Turns out Samantha has endometriosis, which is why she’s always in so much pain when she gets her period. But it wasn’t until she got to LA that the pain became unbearable and she started throwing up, right in the middle of a photography shoot. When the photographer’s assistant found her nearly passed out on the bathroom floor, they insisted on calling an ambulance. She had to have her insides scraped out, and then they sent her back to New York, to rest.

“I’m going to be scarred for life,” Samantha moans now. She pulls down the top of her jeans to reveal two large Band-Aids on either side of her ridiculously flat stomach, and peels away the adhesive. Underneath is a large red welt with four stitches. “Look,” she commands.

“That’s awful,” Miranda concurs, her eyes shining with strange admiration. I was worried that Miranda and Samantha would hate each other, but instead, Miranda appears to have accepted Samantha’s position as top dog. She’s not only impressed with Samantha’s worldliness, but is doing her level best to get Samantha to like her. Which consists of agreeing with everything Samantha says.

Putting me in the position of being the disagreer. “I don’t care about scars. I think they add character.” I can never understand why women get so worked up about these tiny imperfections.

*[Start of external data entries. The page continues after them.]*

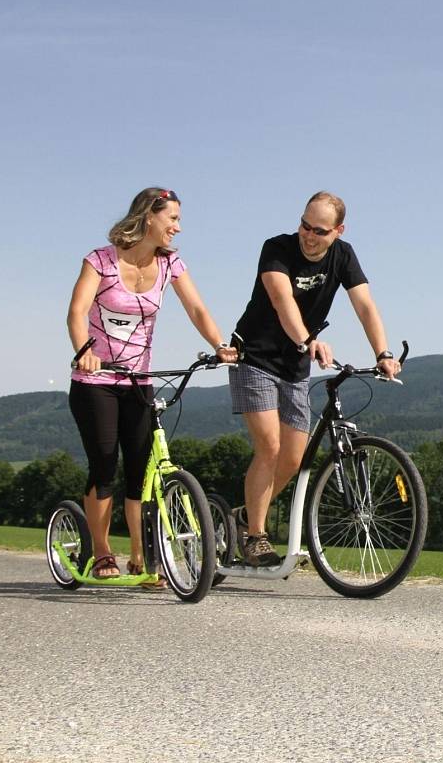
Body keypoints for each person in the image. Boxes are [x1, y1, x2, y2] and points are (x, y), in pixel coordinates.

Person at [67, 187, 236, 584]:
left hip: (139, 380)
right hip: (97, 378)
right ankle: (104, 550)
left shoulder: (170, 264)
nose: (177, 227)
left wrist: (220, 345)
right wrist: (84, 349)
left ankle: (141, 555)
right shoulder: (101, 261)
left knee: (142, 470)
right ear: (148, 218)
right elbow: (76, 312)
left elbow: (196, 307)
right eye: (172, 219)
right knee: (105, 465)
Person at [227, 190, 400, 566]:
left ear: (338, 230)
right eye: (304, 225)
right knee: (269, 447)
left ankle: (243, 516)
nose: (308, 235)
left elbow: (365, 304)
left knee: (292, 458)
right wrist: (309, 340)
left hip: (295, 365)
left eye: (319, 230)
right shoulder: (276, 247)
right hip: (255, 356)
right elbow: (280, 299)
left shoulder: (344, 255)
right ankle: (255, 536)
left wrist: (383, 352)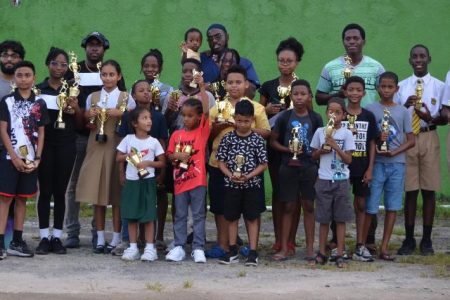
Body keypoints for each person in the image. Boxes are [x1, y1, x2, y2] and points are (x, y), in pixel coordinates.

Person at [65, 31, 125, 249]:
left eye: (98, 45)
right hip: (85, 138)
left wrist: (120, 115)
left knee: (112, 191)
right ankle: (73, 231)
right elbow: (75, 107)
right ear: (84, 48)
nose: (94, 49)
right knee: (79, 187)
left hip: (113, 143)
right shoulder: (74, 71)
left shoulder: (122, 93)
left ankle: (101, 235)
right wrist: (82, 114)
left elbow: (127, 115)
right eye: (90, 45)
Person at [207, 65, 270, 258]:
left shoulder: (257, 108)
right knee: (221, 207)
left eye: (238, 82)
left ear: (246, 84)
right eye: (230, 82)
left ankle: (252, 248)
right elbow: (208, 134)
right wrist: (221, 126)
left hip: (250, 169)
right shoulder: (217, 107)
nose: (234, 86)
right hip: (220, 165)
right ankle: (224, 244)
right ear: (225, 85)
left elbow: (267, 133)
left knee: (251, 209)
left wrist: (243, 128)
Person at [394, 45, 445, 256]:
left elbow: (445, 117)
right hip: (408, 138)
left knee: (429, 190)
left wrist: (429, 118)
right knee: (410, 190)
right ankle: (408, 239)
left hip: (429, 136)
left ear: (429, 59)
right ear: (409, 60)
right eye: (414, 56)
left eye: (422, 56)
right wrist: (405, 106)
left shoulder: (440, 86)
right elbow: (394, 115)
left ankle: (426, 240)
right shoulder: (401, 86)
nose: (418, 60)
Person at [76, 60, 127, 254]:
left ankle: (116, 237)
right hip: (97, 145)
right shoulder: (92, 97)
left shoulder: (125, 97)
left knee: (116, 194)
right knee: (98, 193)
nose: (108, 78)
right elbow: (87, 122)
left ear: (119, 76)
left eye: (111, 74)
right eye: (104, 75)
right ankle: (99, 237)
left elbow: (131, 120)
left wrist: (120, 113)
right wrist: (90, 114)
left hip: (117, 146)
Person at [35, 47, 83, 255]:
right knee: (44, 191)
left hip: (66, 144)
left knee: (60, 192)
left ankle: (57, 237)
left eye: (64, 64)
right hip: (44, 146)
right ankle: (44, 236)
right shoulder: (38, 90)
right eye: (55, 63)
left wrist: (76, 108)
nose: (59, 68)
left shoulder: (72, 90)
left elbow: (81, 123)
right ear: (48, 64)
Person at [259, 37, 304, 254]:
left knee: (294, 194)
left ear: (297, 63)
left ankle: (291, 240)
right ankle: (278, 239)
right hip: (274, 146)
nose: (285, 64)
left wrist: (296, 104)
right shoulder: (268, 86)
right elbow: (257, 115)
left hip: (296, 147)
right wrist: (267, 110)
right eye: (281, 60)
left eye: (290, 61)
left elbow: (310, 114)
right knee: (278, 192)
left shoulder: (301, 86)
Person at [0, 61, 49, 259]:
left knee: (22, 200)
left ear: (34, 78)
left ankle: (17, 241)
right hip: (8, 158)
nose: (23, 79)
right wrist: (13, 156)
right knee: (5, 200)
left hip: (30, 160)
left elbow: (42, 132)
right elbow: (2, 130)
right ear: (15, 78)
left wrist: (37, 158)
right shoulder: (7, 101)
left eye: (27, 75)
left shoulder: (39, 103)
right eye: (19, 75)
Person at [270, 79, 322, 262]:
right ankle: (284, 248)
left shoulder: (315, 118)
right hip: (288, 167)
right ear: (290, 96)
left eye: (303, 94)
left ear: (309, 96)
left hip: (309, 168)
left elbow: (318, 144)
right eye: (296, 94)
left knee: (308, 206)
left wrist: (315, 157)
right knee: (289, 207)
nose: (299, 98)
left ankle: (309, 249)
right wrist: (287, 150)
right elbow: (273, 140)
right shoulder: (284, 117)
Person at [364, 71, 415, 261]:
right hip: (376, 164)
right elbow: (369, 138)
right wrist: (378, 144)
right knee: (371, 206)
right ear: (377, 88)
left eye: (390, 87)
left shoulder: (402, 111)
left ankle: (384, 246)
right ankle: (364, 244)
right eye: (383, 86)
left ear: (397, 89)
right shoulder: (370, 109)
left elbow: (411, 140)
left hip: (397, 164)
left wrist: (395, 151)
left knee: (392, 207)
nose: (386, 90)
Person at [114, 80, 168, 255]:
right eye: (145, 118)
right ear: (135, 123)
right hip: (132, 181)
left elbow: (162, 159)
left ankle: (150, 247)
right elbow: (118, 157)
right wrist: (126, 160)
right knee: (130, 213)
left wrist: (151, 165)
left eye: (150, 118)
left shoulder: (154, 138)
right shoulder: (128, 138)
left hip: (148, 181)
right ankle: (132, 246)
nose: (149, 121)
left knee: (148, 214)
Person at [217, 99, 268, 266]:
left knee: (252, 217)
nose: (243, 124)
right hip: (231, 185)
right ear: (234, 118)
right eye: (239, 121)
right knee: (231, 217)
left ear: (252, 119)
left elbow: (263, 164)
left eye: (246, 121)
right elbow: (221, 162)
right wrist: (230, 175)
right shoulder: (228, 138)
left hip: (251, 185)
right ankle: (232, 250)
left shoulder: (257, 139)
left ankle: (253, 252)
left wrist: (249, 176)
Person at [165, 75, 210, 263]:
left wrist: (201, 88)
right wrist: (177, 156)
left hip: (198, 181)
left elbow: (207, 110)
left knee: (199, 215)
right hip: (180, 182)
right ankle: (179, 246)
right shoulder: (176, 134)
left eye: (190, 115)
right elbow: (169, 155)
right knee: (180, 214)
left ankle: (198, 247)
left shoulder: (202, 131)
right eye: (183, 115)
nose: (186, 119)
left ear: (199, 117)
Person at [310, 97, 355, 268]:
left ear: (343, 115)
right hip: (323, 179)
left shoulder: (347, 133)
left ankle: (339, 252)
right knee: (323, 218)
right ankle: (322, 252)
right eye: (330, 111)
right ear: (326, 112)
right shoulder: (320, 132)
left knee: (341, 219)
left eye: (337, 112)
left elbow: (349, 159)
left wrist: (335, 146)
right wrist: (322, 150)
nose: (333, 115)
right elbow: (313, 155)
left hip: (341, 180)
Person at [341, 76, 377, 262]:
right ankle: (338, 244)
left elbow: (372, 144)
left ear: (364, 93)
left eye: (358, 90)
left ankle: (360, 245)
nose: (354, 93)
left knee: (361, 204)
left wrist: (370, 168)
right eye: (351, 90)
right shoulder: (339, 114)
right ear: (345, 91)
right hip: (341, 168)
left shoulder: (368, 116)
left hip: (362, 167)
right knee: (340, 205)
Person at [315, 23, 385, 108]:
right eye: (348, 39)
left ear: (364, 41)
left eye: (356, 38)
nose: (351, 41)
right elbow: (318, 99)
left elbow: (386, 96)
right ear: (343, 42)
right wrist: (338, 95)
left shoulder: (376, 67)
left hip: (368, 120)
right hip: (340, 120)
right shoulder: (330, 67)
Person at [0, 40, 26, 251]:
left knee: (9, 196)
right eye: (5, 54)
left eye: (14, 55)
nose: (9, 59)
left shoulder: (25, 86)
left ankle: (8, 240)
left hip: (16, 150)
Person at [200, 23, 260, 98]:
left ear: (227, 37)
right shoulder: (202, 60)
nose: (214, 40)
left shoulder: (244, 63)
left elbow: (251, 93)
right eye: (210, 39)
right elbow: (190, 87)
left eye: (218, 37)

“Carrie,” Miranda scolds, shaking her head in accordance with Samantha’s distress.

“As long as Charlie never finds out,” Samantha says, leaning back against the cushions.

“Why should he care?” I ask.

“Because I don’t want him to know I’m not perfect, Sparrow. And if he calls, I need you to pretend I’m still in LA.”

“Fine.” It seems weird to me, but then again, the whole situation is weird, with the blackout and all. Perhaps it’s even Shakespearean. Like in As You Like It when everyone takes on different personas.

“Sparrow?” Miranda asks, jokingly.

I give her a dirty look as Samantha starts talking about my sex life with Bernard. “You have to admit, it’s odd,” she says, propping her feet on the pillows.

“He must be gay,” Miranda says from the floor.

“He’s not gay. He was married.” I get up and pace around in the flickering candlelight.

“All the more reason to be horny,” Samantha laughs.